**Problem:** Gather every line of the records below that contains the string "Technology", copying each line in full. Matching is case-sensitive.

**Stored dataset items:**
Start of Block
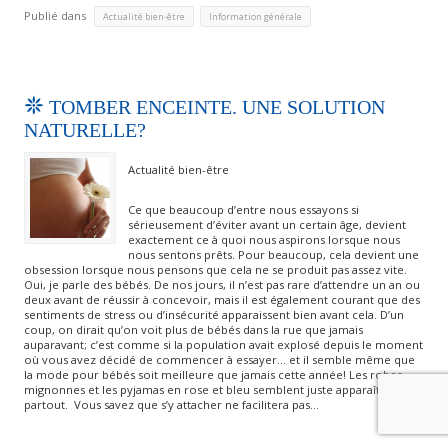
Publié dans
,
Actualité bien-être
Information générale
TOMBER ENCEINTE. UNE SOLUTION
NATURELLE?
Actualité bien-être
Ce que beaucoup d’entre nous essayons si
sérieusement d’éviter avant un certain âge, devient
exactement ce à quoi nous aspirons lorsque nous
nous sentons prêts. Pour beaucoup, cela devient une
obsession lorsque nous pensons que cela ne se produit pas assez vite.
Oui, je parle des bébés. De nos jours, il n’est pas rare d’attendre un an ou
deux avant de réussir à concevoir, mais il est également courant que des
sentiments de stress ou d’insécurité apparaissent bien avant cela. D’un
coup, on dirait qu’on voit plus de bébés dans la rue que jamais
auparavant; c’est comme si la population avait explosé depuis le moment
où vous avez décidé de commencer à essayer… et il semble même que
la mode pour bébés soit meilleure que jamais cette année! Les robes
mignonnes et les pyjamas en rose et bleu semblent juste apparaître
partout. Vous savez que s’y attacher ne facilitera pas…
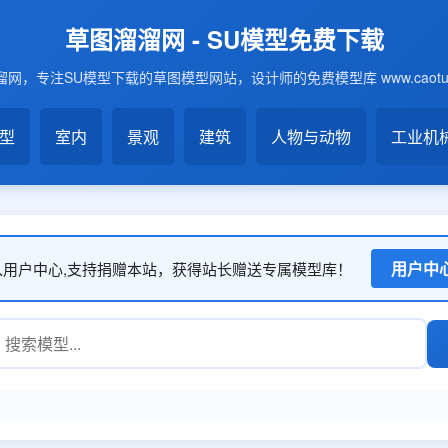
草图溜溜网 - SU模型免费下载
网，专注SU模型下载的草图模型网站，设计师的免费模型库 www.caotu6
模型
室内
景观
建筑
人物与动物
工业机
用户中
入用户中心,支持捐赠本站，获得站长赠送专属模型库！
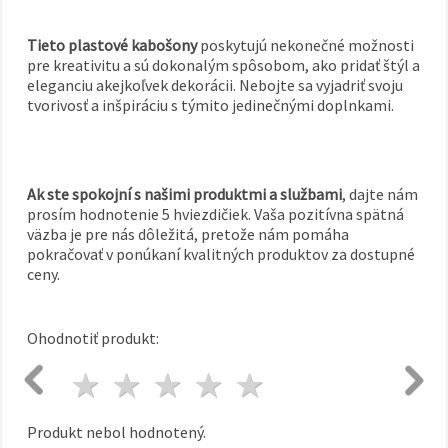
Tieto plastové kabošony
poskytujú nekonečné možnosti
pre kreativitu a sú dokonalým spôsobom, ako pridať štýl a
eleganciu akejkoľvek dekorácii. Nebojte sa vyjadriť svoju
tvorivosť a inšpiráciu s týmito jedinečnými doplnkami.
Ak ste spokojní s našimi produktmi a službami
, dajte nám
prosím hodnotenie 5 hviezdičiek. Vaša pozitívna spätná
väzba je pre nás dôležitá, pretože nám pomáha
pokračovať v ponúkaní kvalitných produktov za dostupné
ceny.
Ohodnotiť produkt:
1 hviezda
2 hviezdy
3 hviezdy
4 hviezdy
5 hviezdy
Produkt nebol hodnotený.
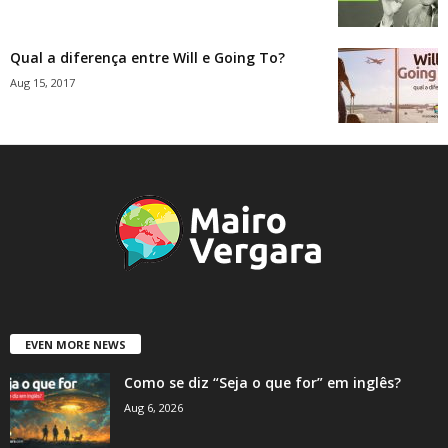
Qual a diferença entre Will e Going To?
Aug 15, 2017
EVEN MORE NEWS
Como se diz “Seja o que for” em inglês?
Aug 6, 2026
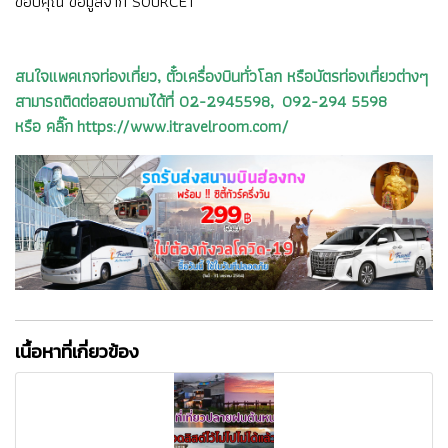
ขอบคุณ ข้อมูลจาก
SOURCE1
สนใจแพคเกจท่องเที่ยว, ตั๋วเครื่องบินทั่วโลก หรือบัตรท่องเที่ยวต่างๆ
สามารถติดต่อสอบถามได้ที่ 02-2945598, 092-294 5598
หรือ คลิ๊ก https://www.itravelroom.com/
เนื้อหาที่เกี่ยวข้อง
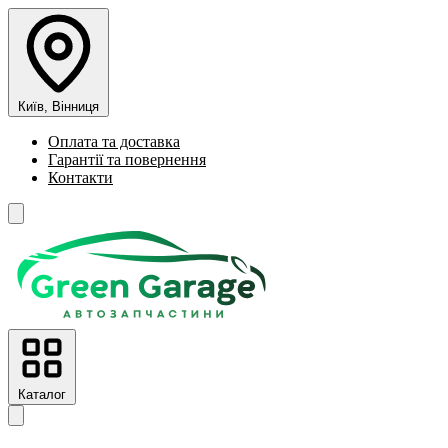
Київ, Вінниця
Оплата та доставка
Гарантії та повернення
Контакти
Каталог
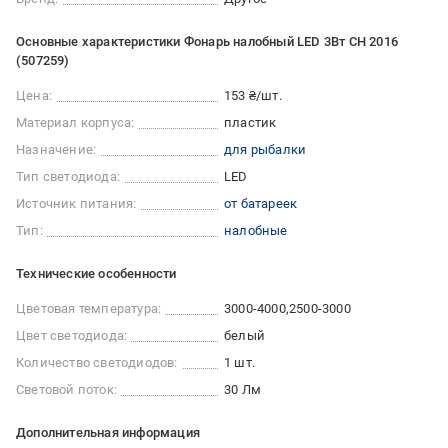
Основные характеристики Фонарь налобный LED 3Вт CH 2016
(507259)
Цена:
153 ₴/шт.
Материал корпуса:
пластик
Назначение:
для рыбалки
Тип светодиода:
LED
Источник питания:
от батареек
Тип:
налобные
Технические особенности
Цветовая температура:
3000-4000
2500-3000
Цвет светодиода:
белый
Количество светодиодов:
1 шт.
Световой поток:
30 Лм
Дополнительная информация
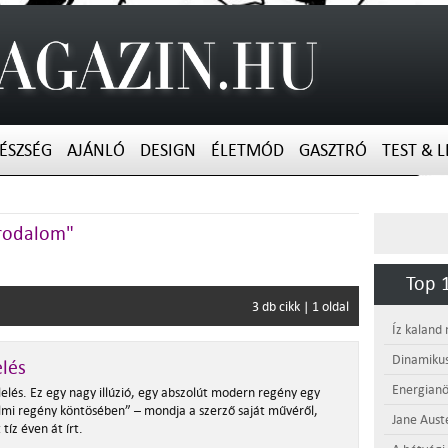
ÉSZSÉG
AJÁNLÓ
DESIGN
ÉLETMÓD
GASZTRÓ
TEST & L
 irodalom"
Top 1
3 db cikk | 1 oldal
Íz kaland
Dinamikus
elés
Energianö
lelés. Ez egy nagy illúzió, egy abszolút modern regény egy
lmi regény köntösében” – mondja a szerző saját művéről,
Jane Aust
tíz éven át írt.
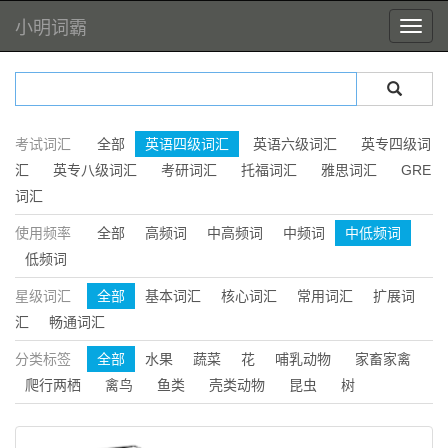
小明词霸
考试词汇
全部
英语四级词汇
英语六级词汇
英专四级词
汇
英专八级词汇
考研词汇
托福词汇
雅思词汇
GRE
词汇
使用频率
全部
高频词
中高频词
中频词
中低频词
低频词
星级词汇
全部
基本词汇
核心词汇
常用词汇
扩展词
汇
畅通词汇
分类标签
全部
水果
蔬菜
花
哺乳动物
家畜家禽
爬行两栖
禽鸟
鱼类
壳类动物
昆虫
树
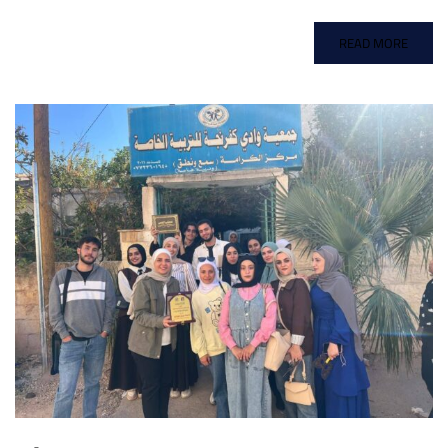
READ MORE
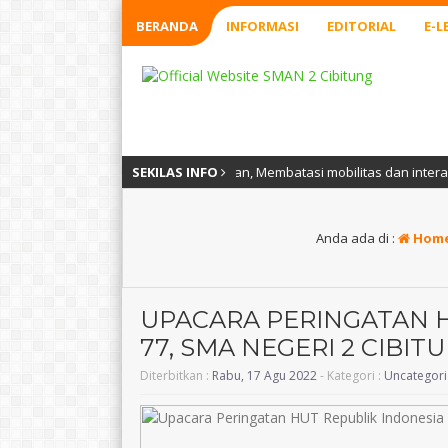
BERANDA
INFORMASI
EDITORIAL
E-L
, Menjauhi kerumunan, Membatasi mobilitas dan interaksi, Melakukan Vak
SEKILAS INFO
Anda ada di :
Hom
UPACARA PERINGATAN H
77, SMA NEGERI 2 CIBIT
Diterbitkan :
Rabu, 17 Agu 2022
- Kategori :
Uncategor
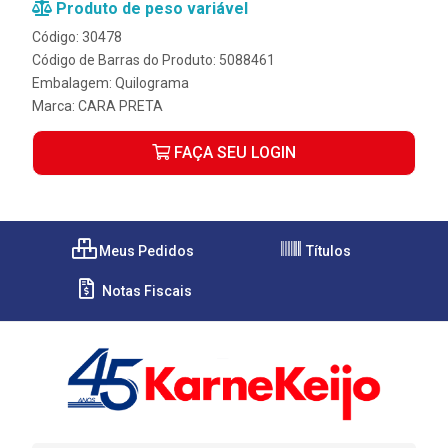
Produto de peso variável
Código: 30478
Código de Barras do Produto: 5088461
Embalagem: Quilograma
Marca:
CARA PRETA
FAÇA SEU LOGIN
Meus Pedidos
Títulos
Notas Fiscais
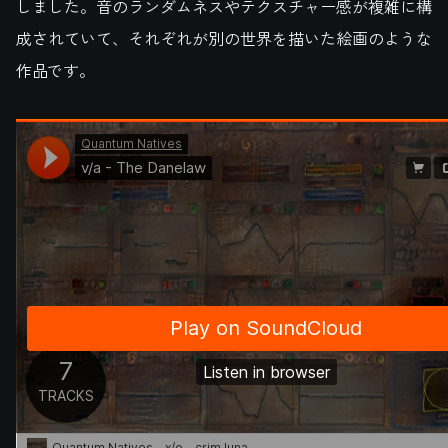
しました。音のランダムネスやテクスチャー感が複雑に構
成されていて、それぞれが別の世界を描いた絵画のような
作品です。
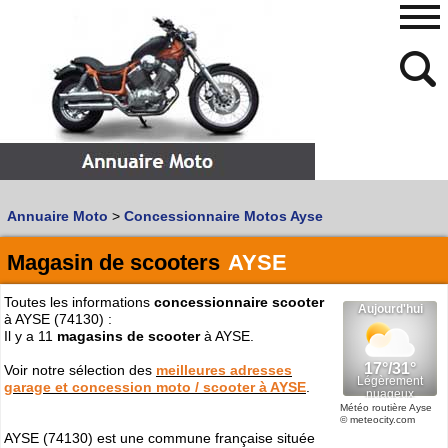
480
768
Annuaire Moto
>
Concessionnaire Motos Ayse
Vous recherchez un garage
MOTO
ou
SCOOTER
?
Quoi :
Magasin de scooters
AYSE
Recherche avancée
Toutes les informations
concessionnaire scooter
Où :
à AYSE (74130) :
Il y a 11
magasins de scooter
à AYSE.
Trouver un garage Moto !
Voir notre sélection des
meilleures adresses
garage et concession moto / scooter à AYSE
.
Retrouvez dans votre VILLE
Météo routière Ayse
© meteocity.com
les bonnes adresses de
L'ANNUAIRE MOTO & SCOOTER
AYSE (74130) est une commune française située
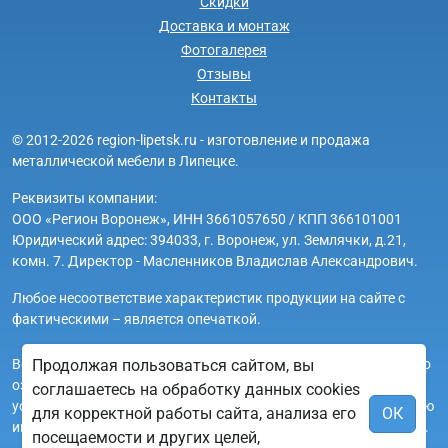
Скидки
Доставка и монтаж
Фотогалерея
Отзывы
Контакты
© 2012-2026 region-lipetsk.ru - изготовление и продажа
металлической мебели в Липецке.
Реквизиты компании:
ООО «Регион Воронеж», ИНН 3661057650 / КПП 366101001
Юридический адрес: 394033, г. Воронеж, ул. Землячки, д.21,
комн. 7. Директор - Масленников Владислав Александрович.
Любое несоответствие характеристик продукции на сайте с
фактическими – является опечаткой.
Вся информация на сайте region-lipetsk.ru носит исключительно
Продолжая пользоваться сайтом, вы
ознакомительный и справочный характер и ни при каких
соглашаетесь на обработку данных cookies
условиях не является публичной офертой. Всю дополнительную
для корректной работы сайта, анализа его
ОК
информацию можно узнать по телефонам указанным на сайте.
посещаемости и других целей,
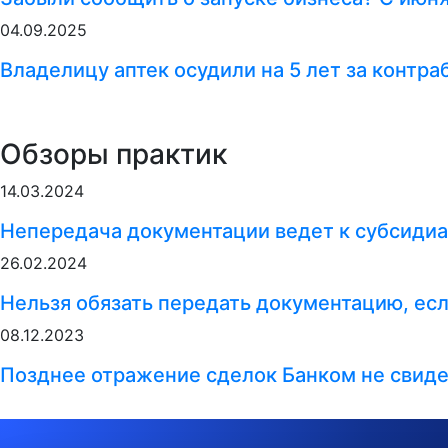
04.09.2025
Владелицу аптек осудили на 5 лет за контр
Обзоры практик
14.03.2024
Непередача документации ведет к субсидиа
26.02.2024
Нельзя обязать передать документацию, ес
08.12.2023
Позднее отражение сделок Банком не свиде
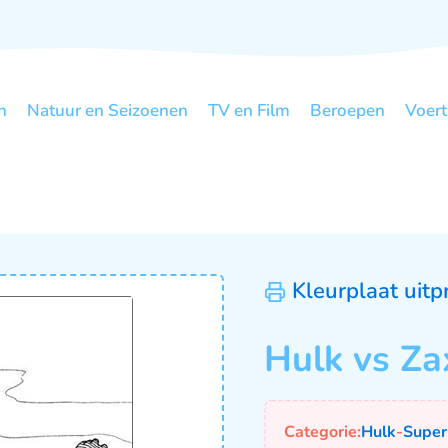
n
Natuur en Seizoenen
TV en Film
Beroepen
Voert
Kleurplaat uitp
Hulk vs Za
Categorie:
Hulk
-
Super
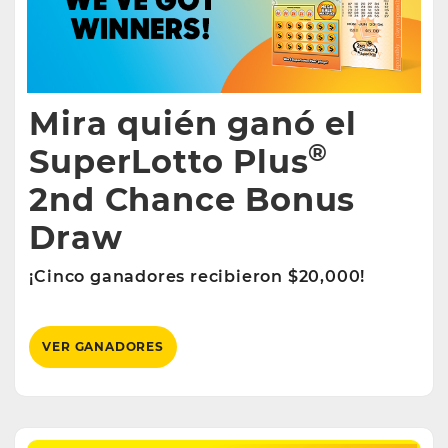
Mira quién ganó el
®
SuperLotto Plus
2nd Chance Bonus
Draw
¡Cinco ganadores recibieron $20,000!
VER GANADORES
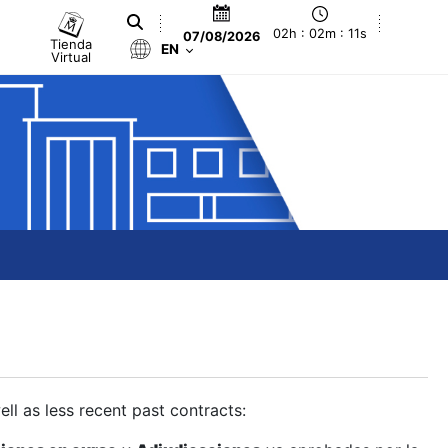
02h : 02m : 12s
07/08/2026
Tienda
EN
Virtual
ll as less recent past contracts:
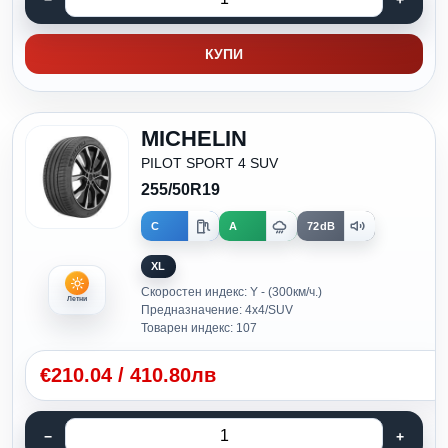
КУПИ
MICHELIN
PILOT SPORT 4 SUV
255/50R19
C
A
72dB
XL
Скоростен индекс: Y - (300км/ч.)
Летни
Предназначение: 4x4/SUV
Товарен индекс: 107
€
210.04
/
410.80лв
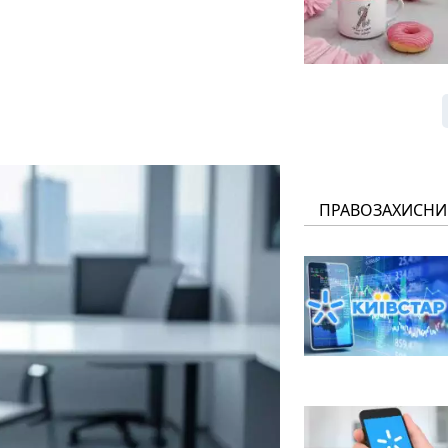
ПРАВОЗАХИСНИ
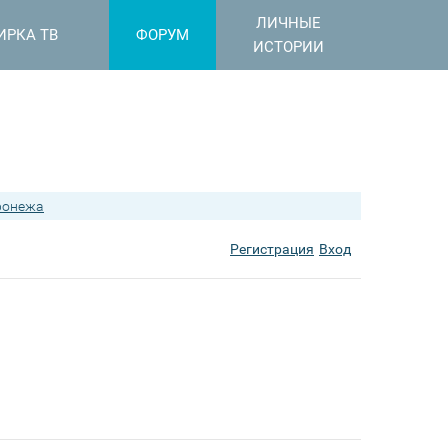
ЛИЧНЫЕ
ИРКА ТВ
ФОРУМ
ИСТОРИИ
ронежа
Регистрация
Вход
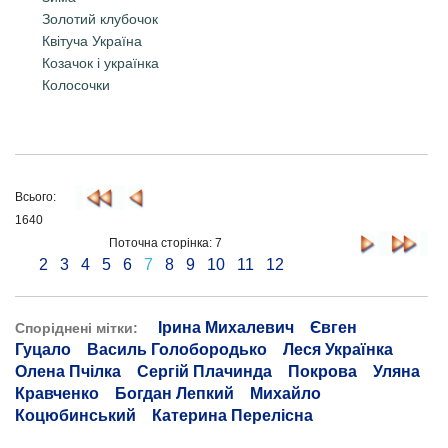
Золотий клубочок
Квітуча Україна
Козачок і українка
Колосочки
Всього:
1640
Поточна сторінка: 7
2
3
4
5
6
7
8
9
10
11
12
Ірина Михалевич
Євген
Споріднені мітки:
Гуцало
Василь Голобородько
Леся Українка
Олена Пчілка
Сергій Плачинда
Покрова
Уляна
Кравченко
Богдан Лепкий
Михайло
Коцюбинський
Катерина Перелісна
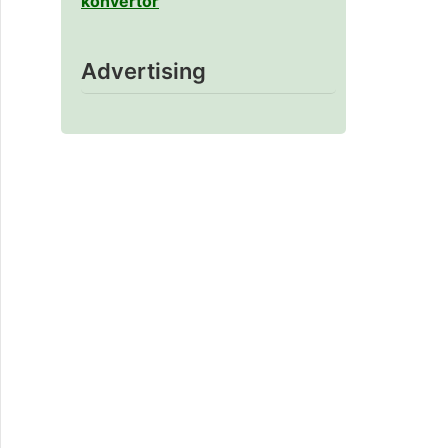
konvertor
Advertising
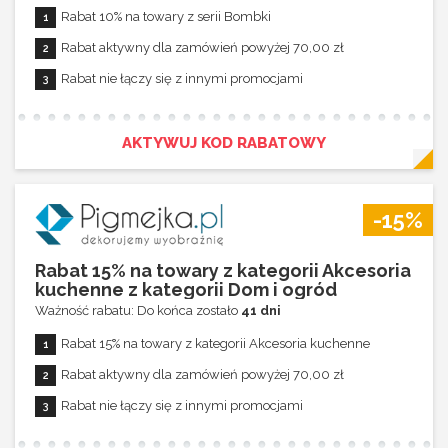
Rabat 10% na towary z serii Bombki
Rabat aktywny dla zamówień powyżej 70,00 zł
Rabat nie łączy się z innymi promocjami
AKTYWUJ KOD RABATOWY
-15%
Rabat 15% na towary z kategorii Akcesoria
kuchenne z kategorii Dom i ogród
Ważność rabatu: Do końca zostało
41 dni
Rabat 15% na towary z kategorii Akcesoria kuchenne
Rabat aktywny dla zamówień powyżej 70,00 zł
Rabat nie łączy się z innymi promocjami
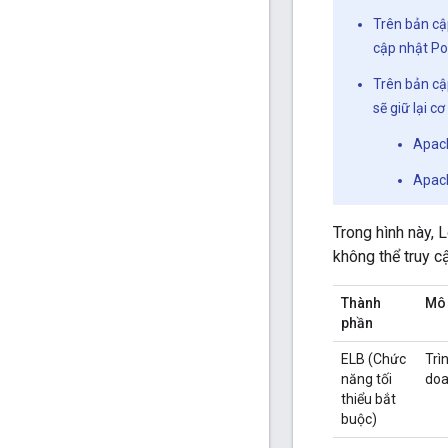
Trên bản cập
cập nhật Po
Trên bản cậ
sẽ giữ lại c
Apach
Apach
Trong hình này, 
không thể truy c
Thành
Mô 
phần
ELB (Chức
Trì
năng tối
doa
thiểu bắt
buộc)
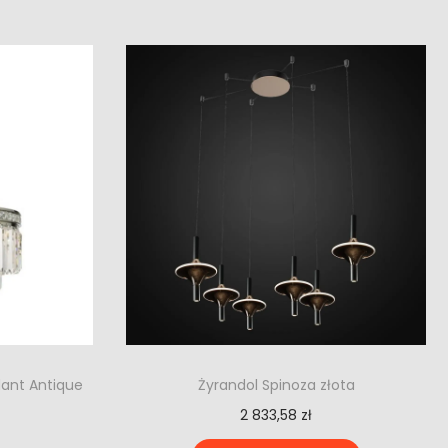
dant Antique
Żyrandol Spinoza złota
2 833,58
zł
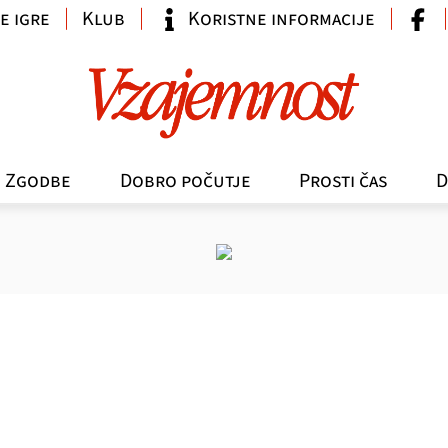
e igre
Klub
Koristne informacije
Zgodbe
Dobro počutje
Prosti čas
D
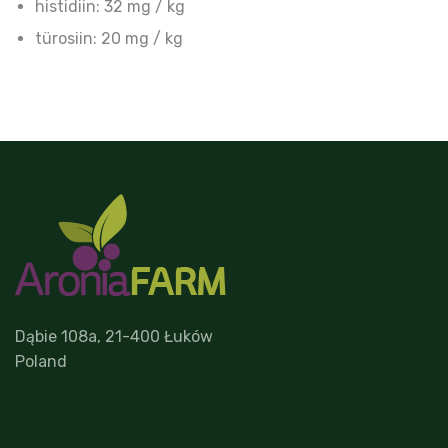
histidiin: 32 mg / kg
türosiin: 20 mg / kg
Dąbie 108a, 21-400 Łuków
Poland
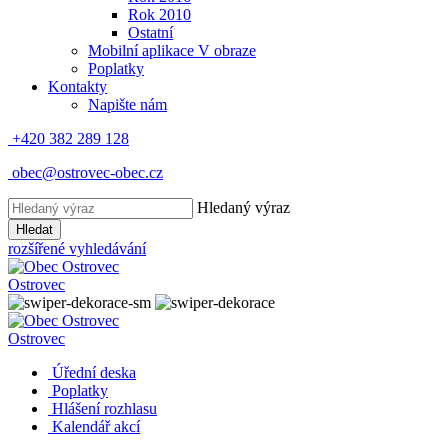
Rok 2010
Ostatní
Mobilní aplikace V obraze
Poplatky
Kontakty
Napište nám
+420 382 289 128
obec@ostrovec-obec.cz
Hledaný výraz
Hledat
rozšířené vyhledávání
Ostrovec
Ostrovec
Úřední deska
Poplatky
Hlášení rozhlasu
Kalendář akcí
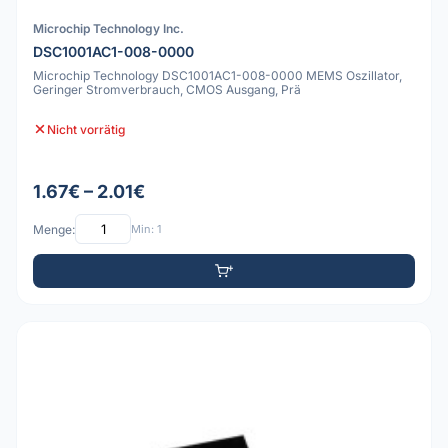
Microchip Technology Inc.
DSC1001AC1-008-0000
Microchip Technology DSC1001AC1-008-0000 MEMS Oszillator,
Geringer Stromverbrauch, CMOS Ausgang, Prä
Nicht vorrätig
1.67€ – 2.01€
Menge:
Min: 1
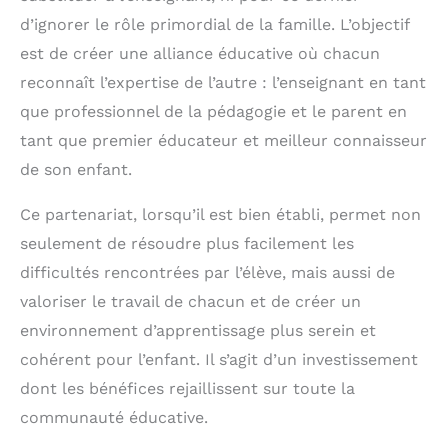
d’ignorer le rôle primordial de la famille. L’objectif
est de créer une alliance éducative où chacun
reconnaît l’expertise de l’autre : l’enseignant en tant
que professionnel de la pédagogie et le parent en
tant que premier éducateur et meilleur connaisseur
de son enfant.
Ce partenariat, lorsqu’il est bien établi, permet non
seulement de résoudre plus facilement les
difficultés rencontrées par l’élève, mais aussi de
valoriser le travail de chacun et de créer un
environnement d’apprentissage plus serein et
cohérent pour l’enfant. Il s’agit d’un investissement
dont les bénéfices rejaillissent sur toute la
communauté éducative.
End of Block
**Answer to this exercise:**
Microchip Technology Inc.
Microchip Technology DSC1001AC1-008-0000 MEMS Oszillator,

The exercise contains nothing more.